Rising early on our third day in Hanoi, we walked west towards Đống Đa District. Despite being mid-December the air was crisp and it felt like a perfect spring morning.
After 30 minutes of dodging errant mopeds we arrived at the gate to the Temple of Literature where the Chinese influences on the architecture were immediately clear.
Built in 1070, the temple is dedicated to Confucius and hosted the Imperial Academy, the first university in Vietnam. It was established to educate Vietnam’s bureaucrats, royalty and other members of the elite.
Beyond the main gate, enclosed by brick walls, are a series of quiet courtyards containing elaborate gardens and ponds. In the early morning light the trees were particularly beautiful.
The various pavilions, halls, statues and stelae (stone columns bearing commemorative inscriptions) are places where offering ceremonies, study sessions and the strict exams of the Đại Việt took place.
Apart from a gaggle of school kids on a class trip, we almost had the whole place to ourselves and it was nice to enjoy the pleasant surroundings in peace, a luxury in Hanoi.
After departing the temple, we made our way north towards the Ho Chi Minh mausoleum. Seeing long queues we decided to give the National Assembly compound a miss and instead made our way into warren of tightly packed houses.

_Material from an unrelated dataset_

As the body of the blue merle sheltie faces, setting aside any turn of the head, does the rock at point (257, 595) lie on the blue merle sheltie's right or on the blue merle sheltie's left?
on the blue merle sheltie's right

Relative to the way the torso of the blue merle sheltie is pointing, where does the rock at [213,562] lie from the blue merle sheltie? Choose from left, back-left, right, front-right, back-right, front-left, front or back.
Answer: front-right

Arriving at a large lake in the interior we made our away around the edge and stumbled across another bustling street market. Whether you are looking for eggs or the hens that lay them, the market has you covered!

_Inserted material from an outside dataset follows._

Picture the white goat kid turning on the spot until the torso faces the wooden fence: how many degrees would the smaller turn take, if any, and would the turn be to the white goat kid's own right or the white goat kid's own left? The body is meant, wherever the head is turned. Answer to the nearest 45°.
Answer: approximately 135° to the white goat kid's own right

Further on we passed a smaller lake which is home to the twisted remains of an American B-52 bomber that was shot down in 1972. It’s a sobering reminder of the war.
Having found our way out of the maze, we caught an Uber to the Vietnam Museum of Ethnology which covers the 54 recognised ethnic groups in the country.
The highlight of the museum is an open-air exhibition showcasing the traditional architecture of the ethnic minorities, particularly those who live in Northern and Central highlands.
Not having known beforehand that Vietnam was a multi-ethnic country, it was amazing to see the variety of intricate buildings made by hand from natural materials.
I particularly liked this building raised up on a high platform with a sharply angled thatched roof and bamboo floor. It looked like it belonged to an African tribe.
In the afternoon we rented bicycles from The Hanoi Bicycle Collective to ride around the enormous West Lake. There wasn’t a huge amount to see en-route but it was good to get some exercise and we were treated to a sunset on the way back.
The day ended fittingly with a hot bowl of pho from Phở 10 Lý Quốc Sư. They only have a couple of options and you can’t go wrong with any of them.